His work is deceptively simple; lyrical, nuanced, emotionally truthful and visually delicate. Traditional in layout and content, it is profoundly not deracinated, but draws on tradition and moves forward in its company without either sneering at it or cringing to it (oh dear, please excuse that ugly metaphor).
I suppose it's partly the result of five years at Art School, but I am deeply suspicious of iconoclasm. So often it seems to me that the iconoclast has nothing else to say beyond their challenge to convention; they are relying on the deification of the rebel in contemporary culture to make their name and swing their fame. But challenge without content is ultimately meaningless, and is dependent on an acceptance of the (crass and false) notion that the past must, by its very nature, be no good.
Mr Scarlett takes the harder but infinitely better path, not denying the worth of his antecedents but developing his work from the roots of what has come before, unafraid to be himself and to use his own ideas and language, as these grow out of that rootstock. With young choreographers like him and Wheeldon around, contemporary ballet can look to a future both secure and deeply exciting.
As regards the other two pieces, I’m still a bit distracted by the recorded voices in “Electric Counterpoint” (Ed Watson doesn’t like his hands? Silly him. He has very nice hands) but the dancing is simply thrilling. “Carmen” remains a bonkers, but surprisingly effective, distillation/revision of the Carmen story. Interestingly, it is a good contrast to Liam Scarlett’s work, illustrating almost exactly the point I was trying to make about tradition and iconoclasm. The least interesting parts of “Carmen” are the most deliberately challenging elements; all the shouting (boring idea), the image of Carmen pulling a red silk ribbon out of Escamillo’s crotch, the comically overt sexuality (all those men rolling around the floor playing with their giant cigars – oh please [not, I hasten to add, that I’d object to Gary Avis rolling on my floor playing with his giant cigar] – it’s just so childishly obvious as a theatrical metaphor). But on the topic of José’s violence and his neuroses, Carmen’s passionate wilfulness, Micaela’s mixture of possessiveness and idealistic romanticism, it hits the spot. And the cast were top notch. Tamara Rojo just is Carmen, Thomas Whitehead’s José is appropriately scary, and it’s good to see the lovely Bennet Gartside getting to show off his bravura chops as Escamillo – and to wear gold lurex, which probably also doesn’t come his way every day.

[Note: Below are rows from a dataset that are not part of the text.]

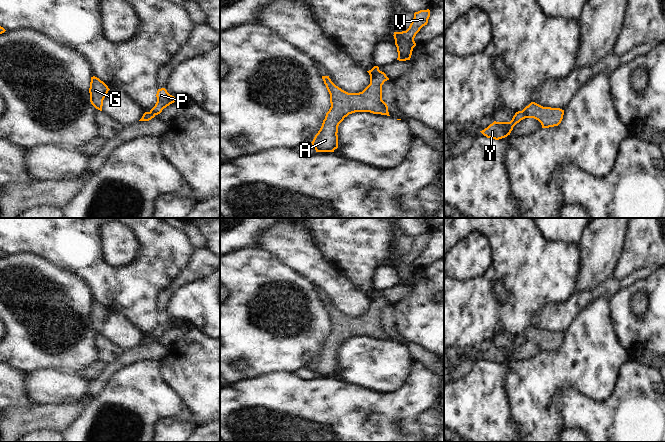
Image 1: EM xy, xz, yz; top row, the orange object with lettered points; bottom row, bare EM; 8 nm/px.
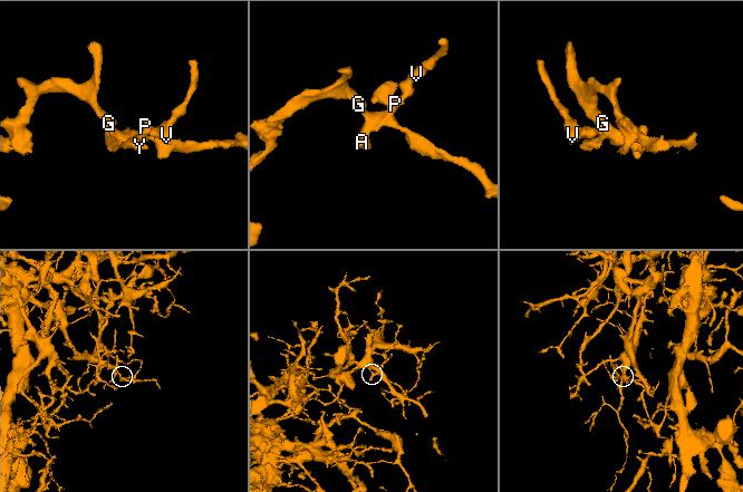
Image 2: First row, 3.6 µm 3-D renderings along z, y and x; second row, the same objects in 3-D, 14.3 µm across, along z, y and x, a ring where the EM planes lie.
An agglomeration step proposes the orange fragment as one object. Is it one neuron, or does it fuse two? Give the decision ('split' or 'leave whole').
split

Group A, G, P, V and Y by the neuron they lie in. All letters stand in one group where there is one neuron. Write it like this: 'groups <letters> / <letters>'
groups A G P V / Y

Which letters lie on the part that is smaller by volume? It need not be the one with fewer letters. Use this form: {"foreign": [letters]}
{"foreign": ["Y"]}

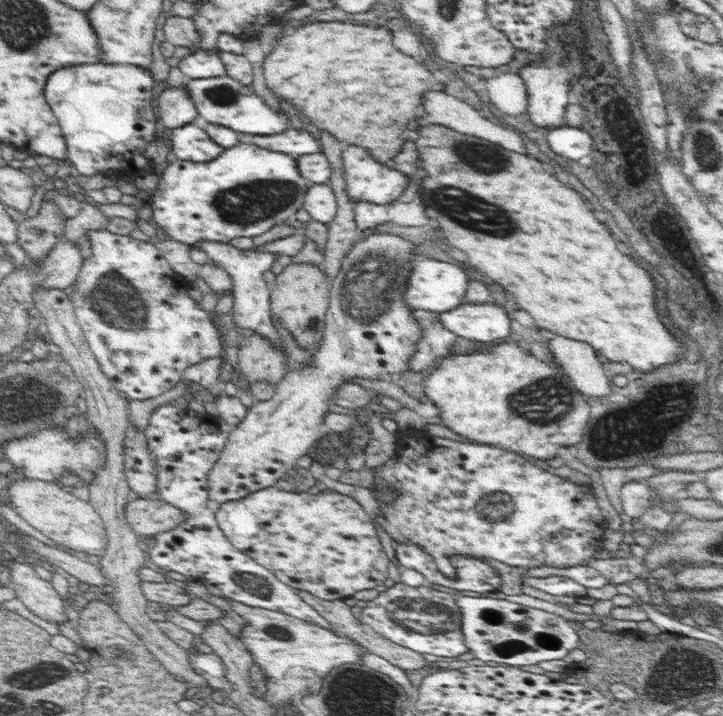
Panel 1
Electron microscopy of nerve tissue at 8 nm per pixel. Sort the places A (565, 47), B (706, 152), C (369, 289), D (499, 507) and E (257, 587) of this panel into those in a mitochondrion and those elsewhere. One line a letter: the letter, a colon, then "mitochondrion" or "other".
A: mitochondrion
B: mitochondrion
C: mitochondrion
D: mitochondrion
E: mitochondrion

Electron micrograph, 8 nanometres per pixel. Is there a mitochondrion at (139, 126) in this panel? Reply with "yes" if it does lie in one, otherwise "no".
no

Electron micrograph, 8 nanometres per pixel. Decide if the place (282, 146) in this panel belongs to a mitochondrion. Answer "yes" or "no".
no

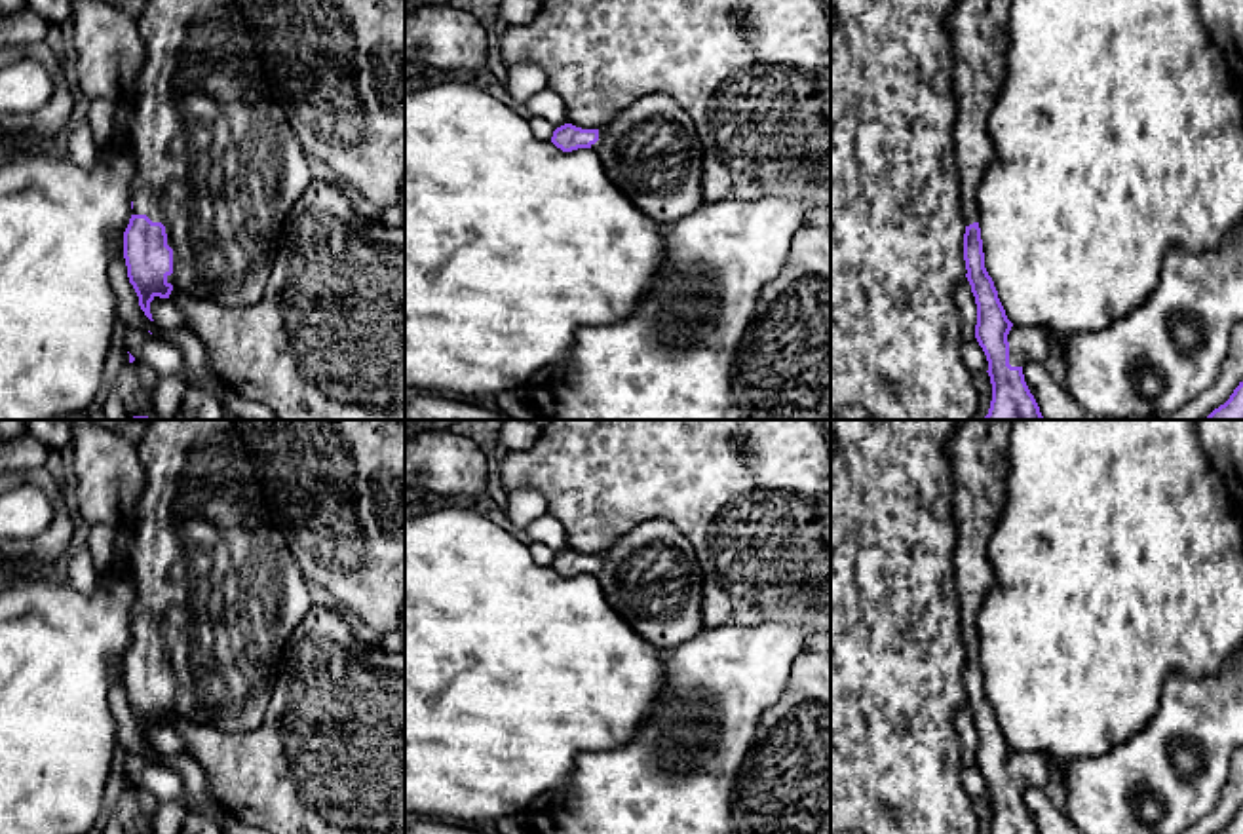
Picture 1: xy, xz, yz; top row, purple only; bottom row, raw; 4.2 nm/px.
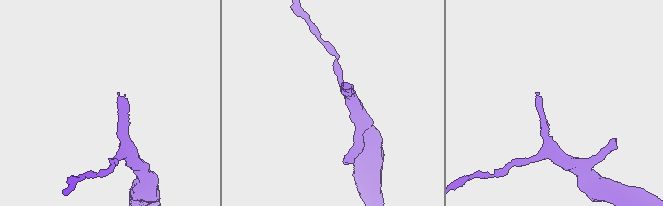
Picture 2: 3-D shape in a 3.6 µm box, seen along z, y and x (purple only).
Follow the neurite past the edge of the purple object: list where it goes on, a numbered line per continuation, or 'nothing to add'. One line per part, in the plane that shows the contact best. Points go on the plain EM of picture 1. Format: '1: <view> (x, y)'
1: xy (217, 589)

In the foyer on the way out I saw Edward Watson talking to Christopher Wheeldon. I’m afraid I did a double-take and grinned at them both like an idiot. Mr Wheeldon noticed (he got that “oh sh*t do I know this woman?” expression for a second), so I hurried off before I embarrassed myself any further.
It reminded me of the thing I’m always touched by about great performing artists. They do their thing, and knock my socks off, and then they shower and put on street clothes, go and get a bite to eat and go home on the tube, and feed the cat, or take the dog to the post box for a late-night pee; and so to bed, just like anyone. Yet up they get in the morning and go to work, and prepare to knock my socks off again. What can it be like, to have that sort of talent, and for that astonishing ability to be just part of one’s normal life, the way working at Kew is part of my normal life these days?
This morning I had to queue for ten minutes to vote. I’ve never queued before, and nor had any of the other people in the line – we were all talking about how unexpected it was (in between cooing over a very sweet dog who was accompanying his mistress and heaving huge theatrical sighs while he waited). Everyone said things like “This time it might matter” and “I want to make a point” and “I think this could be an important election”. I find this pleasing. I realise thirty ordinary Chiswick citizens is hardly a representative section of society, but they all seemed to be quite fired up about people-power. If nothing else, this sort of feeling may mean a slightly better turn-out than in recent years.
The results, of course, are in the hands of god. As is the question of whether I get a Greek holiday this year, what with volcanoes and general strikes and all… We live in interesting times.